Dataset entries
* * * * * * * * *

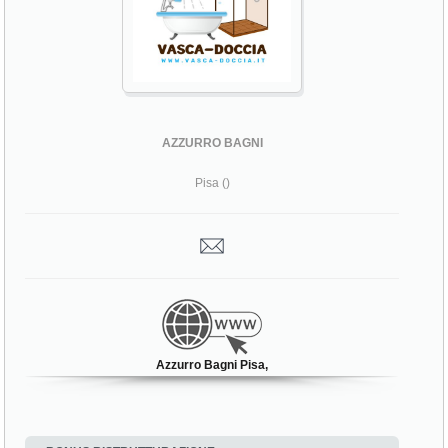
AZZURRO BAGNI
Pisa ()
Azzurro Bagni Pisa,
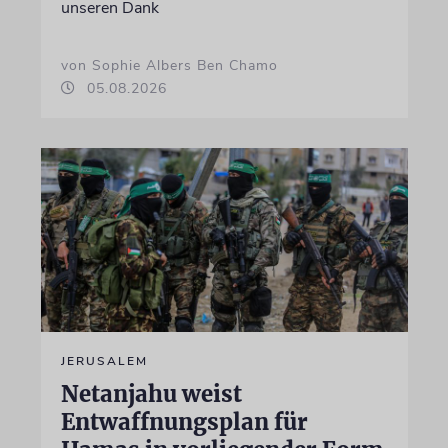
unseren Dank
von Sophie Albers Ben Chamo
05.08.2026
JERUSALEM
Netanjahu weist
Entwaffnungsplan für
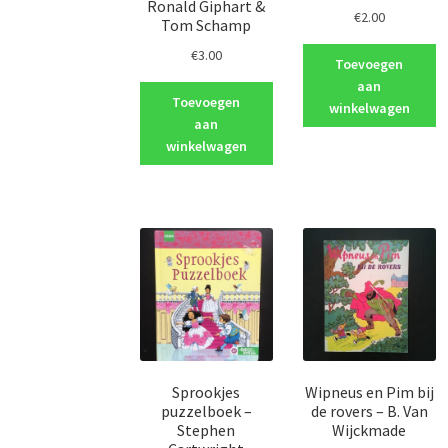
Ronald Giphart &
€
2.00
Tom Schamp
€
3.00
Toevoegen
aan
Toevoegen
winkelwagen
aan
winkelwagen
Sprookjes
Wipneus en Pim bij
puzzelboek –
de rovers – B. Van
Stephen
Wijckmade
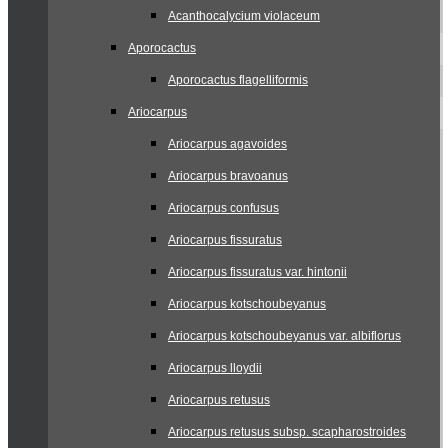
Acanthocalycium violaceum
Aporocactus
Aporocactus flagelliformis
Ariocarpus
Ariocarpus agavoides
Ariocarpus bravoanus
Ariocarpus confusus
Ariocarpus fissuratus
Ariocarpus fissuratus var. hintonii
Ariocarpus kotschoubeyanus
Ariocarpus kotschoubeyanus var. albiflorus
Ariocarpus lloydii
Ariocarpus retusus
Ariocarpus retusus subsp. scapharostroides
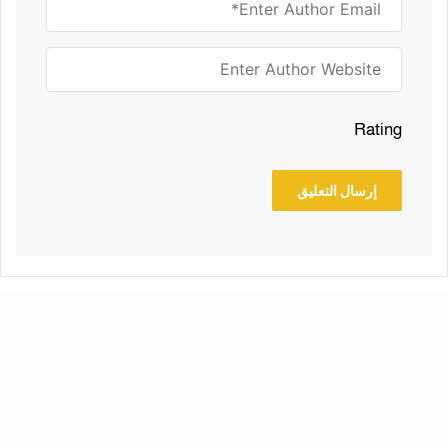
Rating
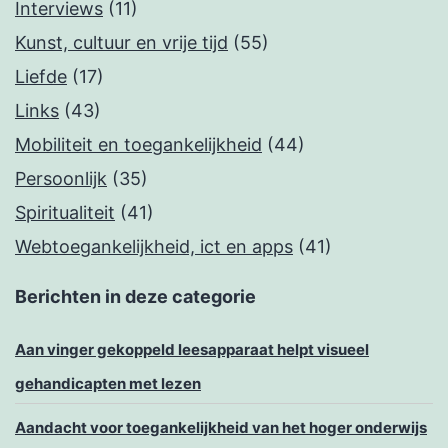
Interviews
(11)
Kunst, cultuur en vrije tijd
(55)
Liefde
(17)
Links
(43)
Mobiliteit en toegankelijkheid
(44)
Persoonlijk
(35)
Spiritualiteit
(41)
Webtoegankelijkheid, ict en apps
(41)
Berichten in deze categorie
Aan vinger gekoppeld leesapparaat helpt visueel
gehandicapten met lezen
Aandacht voor toegankelijkheid van het hoger onderwijs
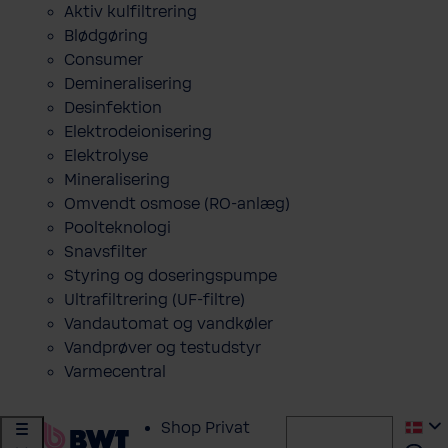
Aktiv kulfiltrering
Blødgøring
Consumer
Demineralisering
Desinfektion
Elektrodeionisering
Elektrolyse
Mineralisering
Omvendt osmose (RO-anlæg)
Poolteknologi
Snavsfilter
Styring og doseringspumpe
Ultrafiltrering (UF-filtre)
Vandautomat og vandkøler
Vandprøver og testudstyr
Varmecentral
Shop Privat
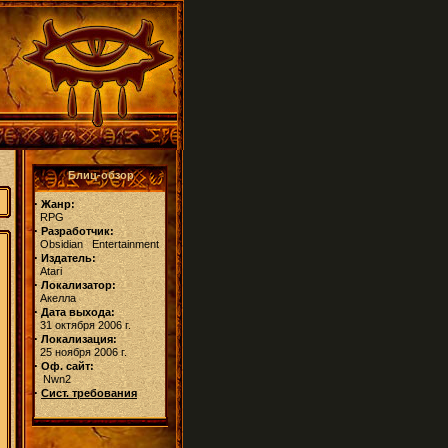
Блиц-обзор
·
Жанр:
RPG
·
Разработчик:
Obsidian Entertainment
·
Издатель:
Atari
·
Локализатор:
Акелла
·
Дата выхода:
31 октября 2006 г.
·
Локализация:
25 ноября 2006 г.
·
Оф. сайт:
Nwn2
·
Сист. требования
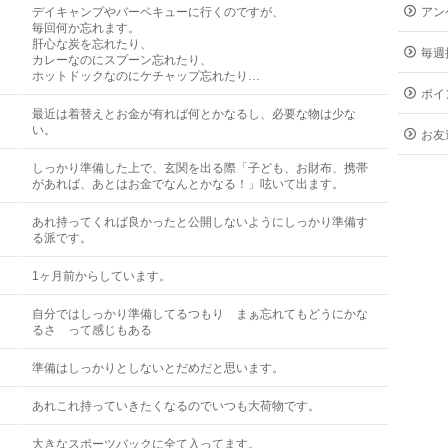
デイキャンプやバーベキューに行くのですが、
アン
毎回何か忘れます。
肝心な炭を忘れたり、
毎週
カレーなのにスプーン忘れたり、
ホットドックなのにケチャップ忘れたり…
ポイ
最近は着替えとお金が有れば何とかなるし、必要な物は少な
い。
お友
しっかり準備した上で、玄関を出る際「子ども、お財布、携帯
があれば、あとはお金でなんとかなる！」呟いて出ます。
あれ持ってくれば良かったと公開しないようにしっかり準備す
る派です。
1ヶ月前からしています。
自分ではしっかり準備してるつもり まぁ忘れてもどうにかな
るさ って感じもある
準備はしっかりとしないとだめだと思います。
あれこれ持っていきたくなるのでいつも大荷物です。
大きなスポーツバックに全て入ってます。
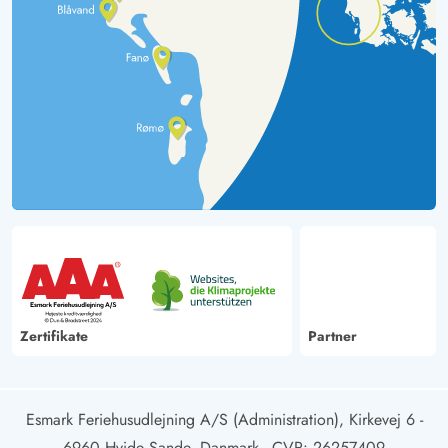
Zertifikate
Partner
Esmark Feriehusudlejning A/S (Administration), Kirkevej 6 -
6960 Hvide Sande, Danmark
- CVR: 26257409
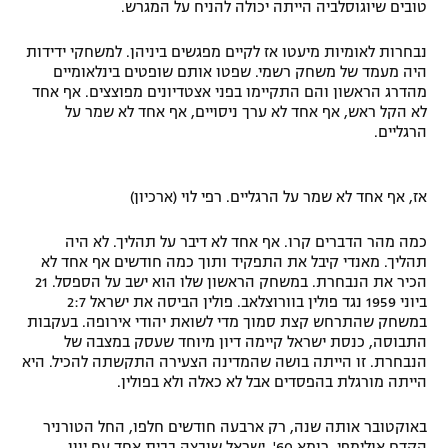
טובים שיוגוסלביה הייתה יכולה להניח על המגרש.
נבחרות לאומיות מיעטו אז לקיים מפגשים ביניהן. למשחקי ידידות
היה מעמד של משחק רשמי. שפטו אותם שופטים בינלאומיים
מהדרג הראשון והם התקיימו בפני אצטדיונים מפוצצים. אף אחד
לא הקל ראש, אף אחד לא ערך ניסויים, אף אחד לא שמר על
הרגליים.
אז, אף אחד לא שמר על הרגליים. רפי לוי (ארכיון)
כמה מהר הדברים קרו. אף אחד לא דיבר על תהליך. לא היה
תהליך. מאנדי קיבל את התפקיד ותוך כמה חודשים אף אחד לא
הכיר את הנבחרת. במשחק הראשון שלו הוא ישב על הספסל. 21
ביוני 1959 נגד פולין בוורוצלאב. פולין הביסה את ישראל 2:7
במשחק שהתרחש קצת סמוך מדי לשואת יהודי אירופה. בעקבות
התבוסה, כנסת ישראל קיימה דיון מיוחד שעסק במצבה של
הנבחרת. זו הייתה בושה שהמדינה הצעירה התקשתה להכיל. היא
הייתה מורגלת בהפסדים אבל לא כאלה ולא בפולין.
באוקטובר אותה שנה, רק ארבעה חודשים חלפו, החל הטורניר
הקדם אולימפי, רומא 60'. ישראל שובצה בבית אחד עם יוון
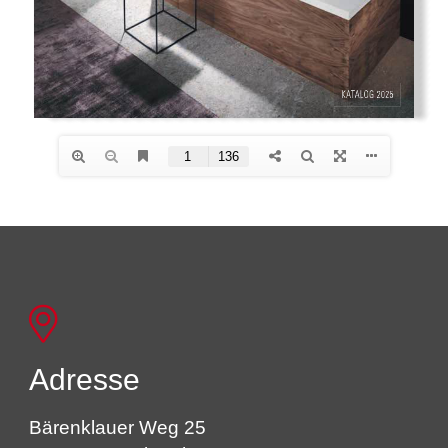
Adresse
Bärenklauer Weg 25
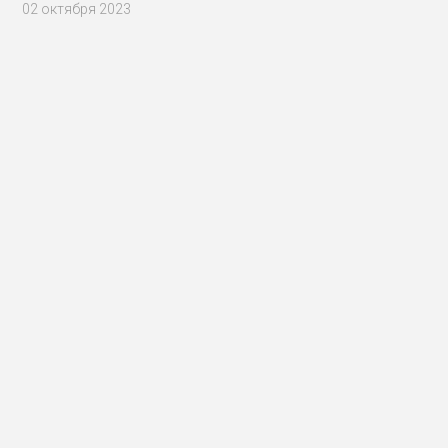
02 октября 2023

* * * * * * * * *

▶ _Required work_:
Write out every line of text from the material above, word for word and in the same order, leaving out the pictures.

▶ _Response to this task_:
AZZURRO BAGNI
Pisa ()
Azzurro Bagni Pisa,
unseren Dank
von Sophie Albers Ben Chamo
05.08.2026
JERUSALEM
Netanjahu weist
Entwaffnungsplan für
Ronald Giphart &
€
2.00
Tom Schamp
€
3.00
Toevoegen
aan
Toevoegen
winkelwagen
aan
winkelwagen
Sprookjes
Wipneus en Pim bij
puzzelboek –
de rovers – B. Van
Stephen
Wijckmade
Acanthocalycium violaceum
Aporocactus
Aporocactus flagelliformis
Ariocarpus
Ariocarpus agavoides
Ariocarpus bravoanus
Ariocarpus confusus
Ariocarpus fissuratus
Ariocarpus fissuratus var. hintonii
Ariocarpus kotschoubeyanus
Ariocarpus kotschoubeyanus var. albiflorus
Ariocarpus lloydii
Ariocarpus retusus
Ariocarpus retusus subsp. scapharostroides
Rating
Interviews
(11)
Kunst, cultuur en vrije tijd
(55)
Liefde
(17)
Links
(43)
Mobiliteit en toegankelijkheid
(44)
Persoonlijk
(35)
Spiritualiteit
(41)
Webtoegankelijkheid, ict en apps
(41)
Berichten in deze categorie
Aan vinger gekoppeld leesapparaat helpt visueel
gehandicapten met lezen
Aandacht voor toegankelijkheid van het hoger onderwijs
Aktiv kulfiltrering
Blødgøring
Consumer
Demineralisering
Desinfektion
Elektrodeionisering
Elektrolyse
Mineralisering
Omvendt osmose (RO-anlæg)
Poolteknologi
Snavsfilter
Styring og doseringspumpe
Ultrafiltrering (UF-filtre)
Vandautomat og vandkøler
Vandprøver og testudstyr
Varmecentral
Shop Privat
Блиц-обзор
·
Жанр:
RPG
·
Разработчик:
Obsidian Entertainment
·
Издатель:
Atari
·
Локализатор:
Акелла
·
Дата выхода:
31 октября 2006 г.
·
Локализация:
25 ноября 2006 г.
·
Оф. сайт:
Nwn2
·
Сист. требования
デイキャンプやバーベキューに行くのですが、
アン
毎回何か忘れます。
肝心な炭を忘れたり、
毎週
カレーなのにスプーン忘れたり、
ホットドックなのにケチャップ忘れたり…
ポイ
最近は着替えとお金が有れば何とかなるし、必要な物は少な
い。
お友
しっかり準備した上で、玄関を出る際「子ども、お財布、携帯
があれば、あとはお金でなんとかなる！」呟いて出ます。
あれ持ってくれば良かったと公開しないようにしっかり準備す
る派です。
1ヶ月前からしています。
自分ではしっかり準備してるつもり まぁ忘れてもどうにかな
るさ って感じもある
準備はしっかりとしないとだめだと思います。
あれこれ持っていきたくなるのでいつも大荷物です。
大きなスポーツバックに全て入ってます。
Zertifikate
Partner
Esmark Feriehusudlejning A/S (Administration), Kirkevej 6 -
6960 Hvide Sande, Danmark
- CVR: 26257409
טובים שיוגוסלביה הייתה יכולה להניח על המגרש.
נבחרות לאומיות מיעטו אז לקיים מפגשים ביניהן. למשחקי ידידות
היה מעמד של משחק רשמי. שפטו אותם שופטים בינלאומיים
מהדרג הראשון והם התקיימו בפני אצטדיונים מפוצצים. אף אחד
לא הקל ראש, אף אחד לא ערך ניסויים, אף אחד לא שמר על
הרגליים.
אז, אף אחד לא שמר על הרגליים. רפי לוי (ארכיון)
כמה מהר הדברים קרו. אף אחד לא דיבר על תהליך. לא היה
תהליך. מאנדי קיבל את התפקיד ותוך כמה חודשים אף אחד לא
הכיר את הנבחרת. במשחק הראשון שלו הוא ישב על הספסל. 21
ביוני 1959 נגד פולין בוורוצלאב. פולין הביסה את ישראל 2:7
במשחק שהתרחש קצת סמוך מדי לשואת יהודי אירופה. בעקבות
התבוסה, כנסת ישראל קיימה דיון מיוחד שעסק במצבה של
הנבחרת. זו הייתה בושה שהמדינה הצעירה התקשתה להכיל. היא
הייתה מורגלת בהפסדים אבל לא כאלה ולא בפולין.
באוקטובר אותה שנה, רק ארבעה חודשים חלפו, החל הטורניר
הקדם אולימפי, רומא 60'. ישראל שובצה בבית אחד עם יוון
Adresse
Bärenklauer Weg 25
02 октября 2023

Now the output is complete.